The problem is that Americans simply cannot afford to have drug prices grow at 10% per year when the economy is only growing at 3%. We have seen a two-pronged response to this phenomenon. The first is from businesses, like the recent JPMorgan (JPM)/Amazon (AMZN)/Berkshire (BRK.A, BRK.B) joint venture that has the goal of lowering healthcare costs. The second is from the government, which is feeling the pressure from the constituents to lower costs by almost any means necessary. (There is also litigation over prescription drug distribution, which I lump in the 'government' category.) Putting all these together, I don't feel comfortable estimating future organic earnings growth at more than 3%. And if we see that level of real earnings growth, then I think a P/E of around 13 is a more reasonable expectation from the market than last cycle's average of 16.2. If we use a 13 multiple instead of 16.2 and run a 10-year CARG mean reversion, we get +1.41% CARG expectation instead of +3.67%.

Now, if we take a 3% earnings growth return, a 1.41% mean reversion return, and 5.5% shareholder return, we get a +9.91% expected CARG over the next 10 years, assuming we have a recession at some point during those 10 years. That puts the stock squarely in my "market perform" category if purchased at its current price.

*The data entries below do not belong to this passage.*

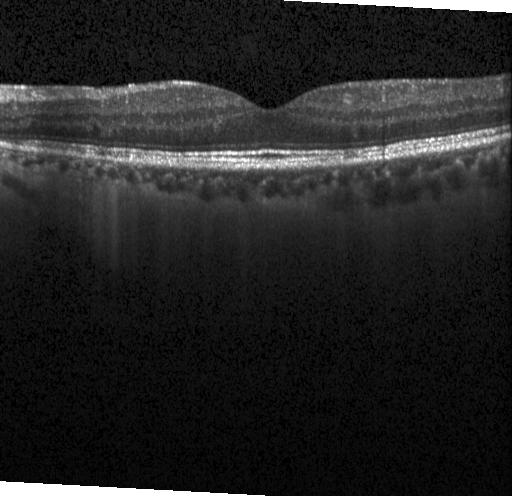

Fovea-centered; optical coherence tomography scan — Neither choroidal neovascularization, diabetic macular edema, nor drusen.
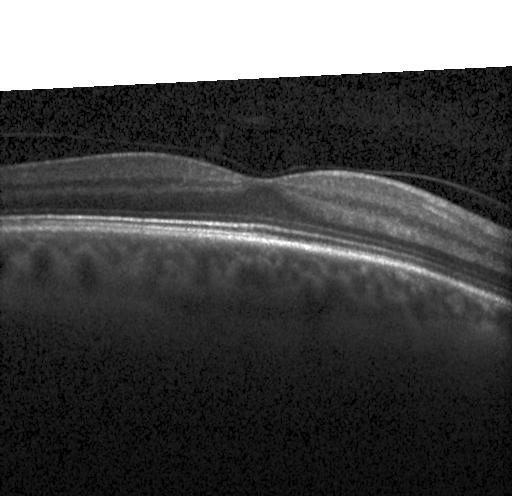
Optical coherence tomography B-scan.
This B-scan demonstrates no evidence of CNV, DME, or drusen.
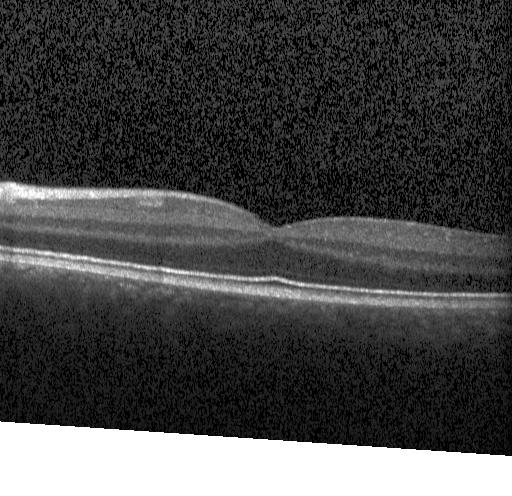 Instrument: Heidelberg Spectralis, optical coherence tomography B-scan
The scan shows neither choroidal neovascularization, diabetic macular edema, nor drusen.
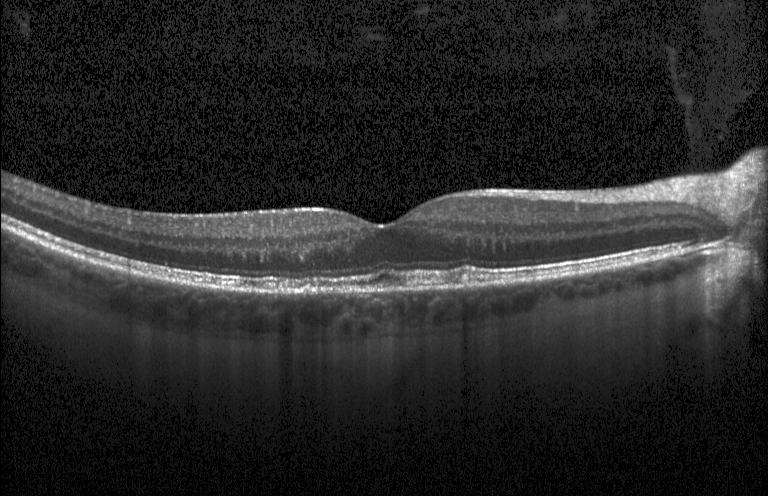 Retinal OCT B-scan; acquired on a Heidelberg Spectralis.
Finding: sub-RPE drusenoid deposits.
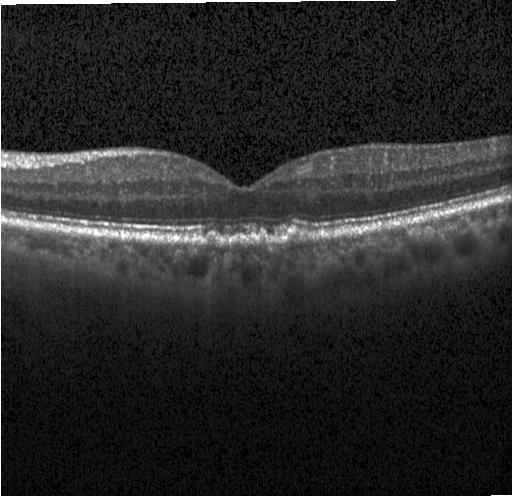
Optical coherence tomography scan · instrument: Heidelberg Spectralis · SD-OCT
Assessment: sub-RPE drusenoid deposits.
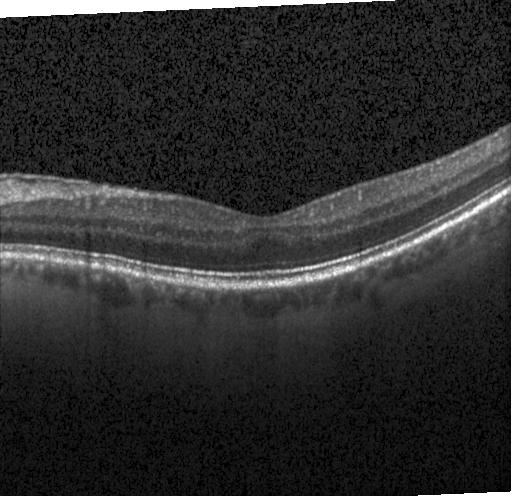 Diagnosis: no choroidal neovascularization, no diabetic macular edema, and no drusen.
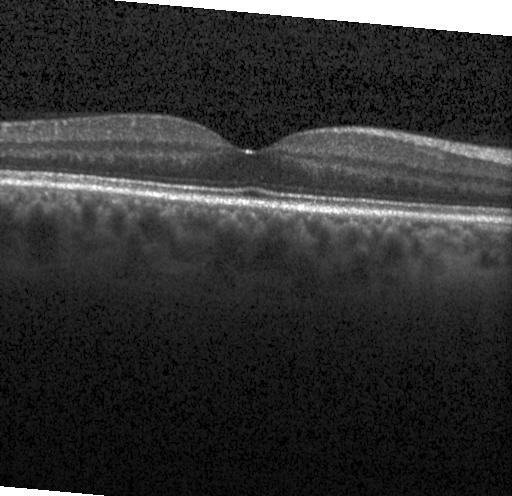

Diagnosis: no CNV, no DME, and no drusen.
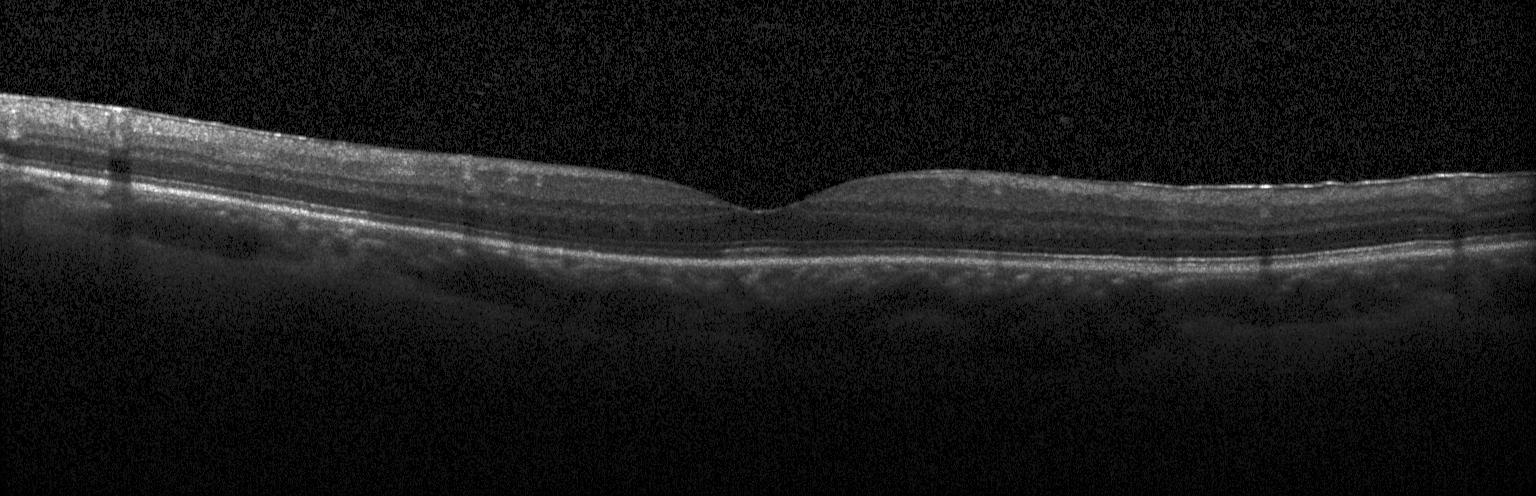 Finding: no choroidal neovascularization, no diabetic macular edema, and no drusen.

If the price fell on bad headlines or some other development, assuming earnings don't fall to a growth rate of less than 3%, that would directly affect the shareholder yield/business return for ABC. You see this dynamic a lot with sin stocks or stocks that are out of favor with the public (tobacco, fossil fuels, banks, etc). If the public really hates an industry - which seems to be where we are going with regard to drug distributors - the businesses can make it up to shareholders by paying out big dividends and purchasing back lots of shares. If I can't count on much price appreciation from earnings growth or market sentiment, then I require that the shareholder yield from dividends and buybacks be at least 7.18% (that's enough to double one's investment in ten years). I also require that the market sentiment is below average (so at least there is a chance for extra gains if something unexpected goes right). With ABC, I would key in on shareholder yield, because over the short term it is directly tied to the price of the stock and current profitability of the business rather than future projected growth. As the price goes down, the shareholder yield goes up. My estimates are that if ABC's price were to drop about -20%, that would get us pretty close to the 7.18% shareholder yield I'm looking for. From the stock's current price, that would be a price of about $61 per share before it would become attractive to me as a 10-year investment.

Conclusion

Sometimes, especially when it comes to potential threats from the likes of Amazon, the market can send stocks lower first and ask questions later. Public sentiment can be a tricky thing to predict. The ultimate insurance investors have against a fickle market are dividends and buybacks. So, for a business like AmerisourceBergen that is currently out of favor and under attack, I would weight the value of those dividends and buybacks heavily when trying to value the company over the next cycle. If it is high enough, then earnings growth and market sentiment don't matter much. We've seen it with tobacco stocks over the years. While I think ABC can probably deliver returns similar to that of the market through the next cycle at today's prices, in order to do significantly better than the market, I would need a lower price of around $61 per share before I would get interested.

Disclosure: I/we have no positions in any stocks mentioned, and no plans to initiate any positions within the next 72 hours. I wrote this article myself, and it expresses my own opinions. I am not receiving compensation for it (other than from Seeking Alpha). I have no business relationship with any company whose stock is mentioned in this article.